Mother Jones died on the 30th November 1930, so we will commemorate the 90th Anniversary of her passing at the forthcoming festival in November.

The fact that in the past week the President of Ireland, Michael D Higgins invoked the famous quote of Mother Jones, “Pray for the dead and fight like hell for the living” to honour our front line and emergency workers, as an acknowledgement of her role in protecting workers and ensuring decent working conditions for millions of people. Today, thousands around the world still draw inspiration from her work.

Indeed as an indicator or her resilience, it should be remembered that she herself survived three fever pandemics……. the Great Famine here in Cork, the Yellow Fever outbreak in Memphis in 1867, which took her family and the Flu pandemic of 1918/19.” She continued to practice as a nurse in Memphis until the fever outbreak was over.

We also intend to ensure she will be remembered around the period of July/August and closer to the original dates we will see the most practical way to celebrate her birth in Cork.”

The Festival Facebook pages and the website at http://www.motherjonescork.com will continue to update the position.

Picture 1: Mother Jones in 1901.
Picture 2: Joan Goggin, Cork’s own Mother Jones (Courtesy of Andy Jay).
Picture 3: March of the Mill Children, in Shandon, in 2019 (Courtesy of Claire Stack).
Picture 4: Mother Jones, meeting, President of the United States, Calvin Coolidge.

Preliminary announcement for Spirit of Mother Jones Festival 2020

The Cork Mother Jones Committee has announced that the 2020 Spirit of Mother Jones Festival and Summer School will take place in and around Shandon over four days from Wednesday 29th July to Saturday 1st August 2020.
It will again feature talks, discussions, films, songs, stories and music associated with the “Spirit of Mother Jones”.
These will relate to labour and trade union matters, the history and heritage of the lives and contributions of working people, along with social justice, environmental and human rights issues.
The Committee welcomes relevant, interesting and challenging ideas, proposals and suggestions for topics or events for the 2020 festival and summer school from the public.

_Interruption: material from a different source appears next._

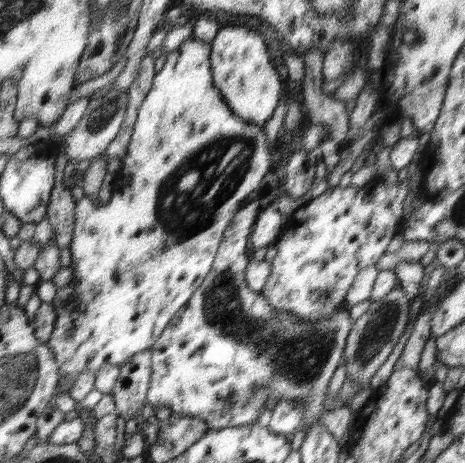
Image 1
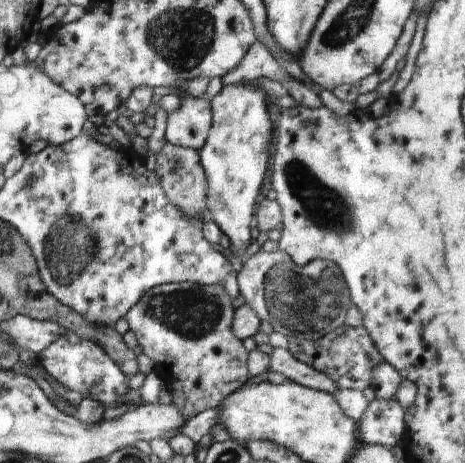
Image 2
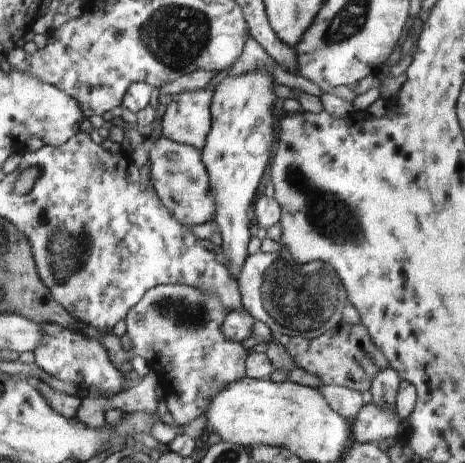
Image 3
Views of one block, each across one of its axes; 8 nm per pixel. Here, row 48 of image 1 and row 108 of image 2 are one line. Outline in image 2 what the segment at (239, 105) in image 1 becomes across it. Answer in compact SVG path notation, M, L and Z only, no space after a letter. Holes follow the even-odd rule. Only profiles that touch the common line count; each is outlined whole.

Please forward outline details as soon as possible to motherjonescork@gmail.com for consideration.
Each year we present the prestigious Spirit of Mother Jones award to honour an individual (or group) who has made a difference to the pursuit of justice.
 
The Spirit of Mother Jones is a community based festival which is coordinated by a voluntary committee. We try to make a contribution to the expenses of those participating although most of those participating do so on a voluntary basis. In return, the events are informal, free and open to all to attend as we do not impose a charge on those who come along. We rely entirely on the goodwill, expertise and work of those participating, on the generosity of the local community in Cork, on fundraising and donations as well as sponsorship from the Cork City Council and the Trade Union movement.